> **Required task**
Copy the text lines of every entry below word for word, and leave the pictures out of your answer.

> **Given data**
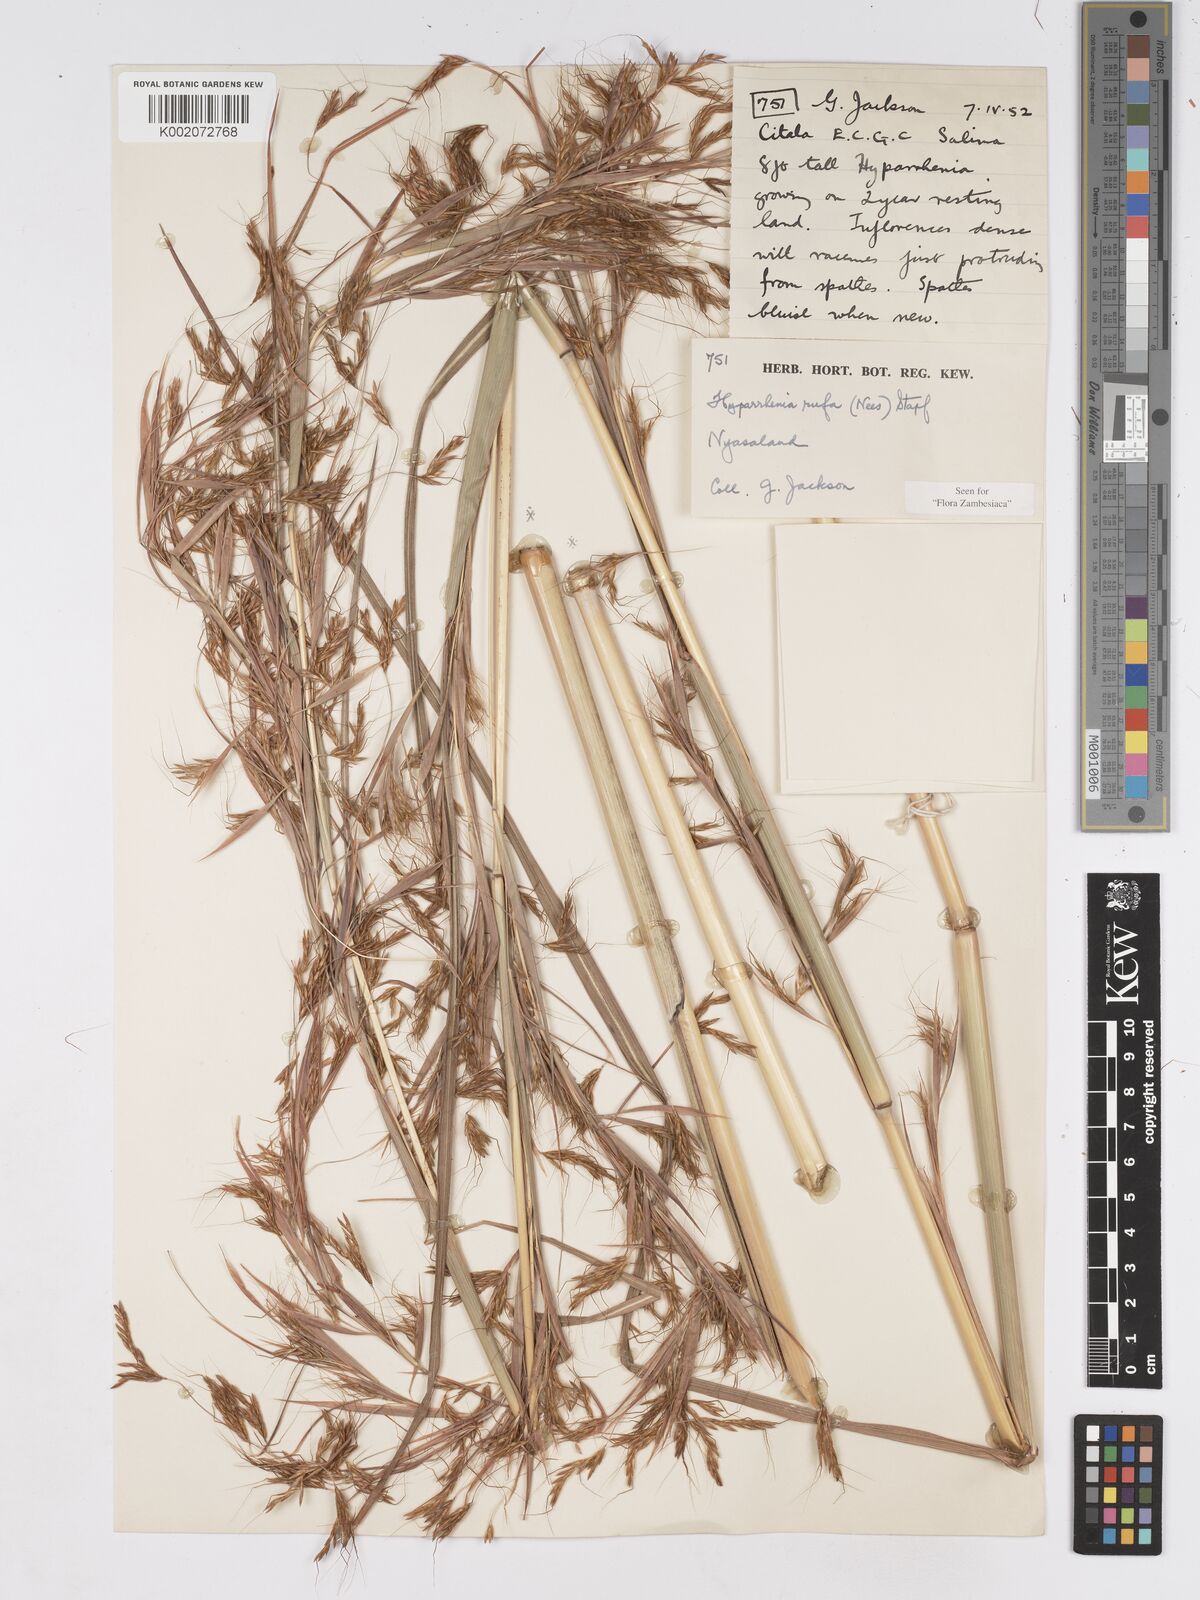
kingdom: Plantae
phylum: Tracheophyta
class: Liliopsida
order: Poales
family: Poaceae
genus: Hyparrhenia
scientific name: Hyparrhenia rufa
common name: Jaraguagrass
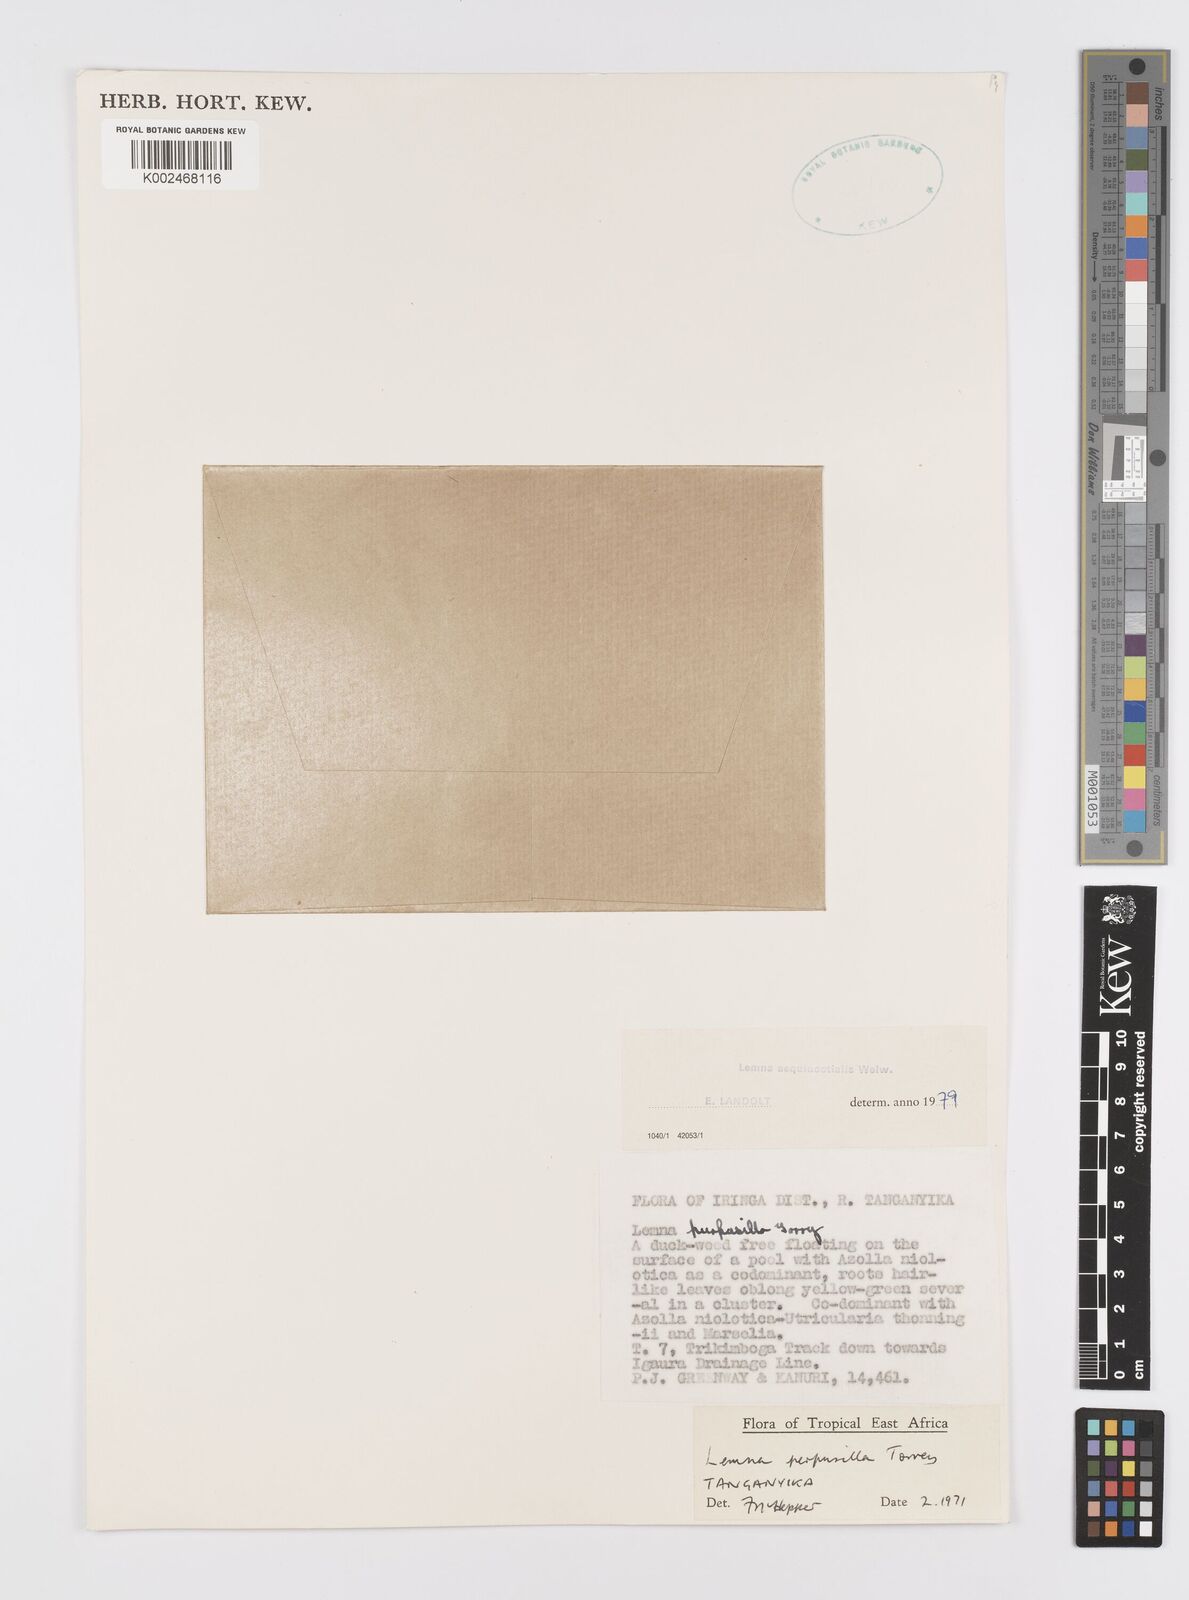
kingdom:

> **Result below**
kingdom: Plantae
phylum: Tracheophyta
class: Liliopsida
order: Poales
family: Poaceae
genus: Hyparrhenia
scientific name: Hyparrhenia rufa
common name: Jaraguagrass
kingdom:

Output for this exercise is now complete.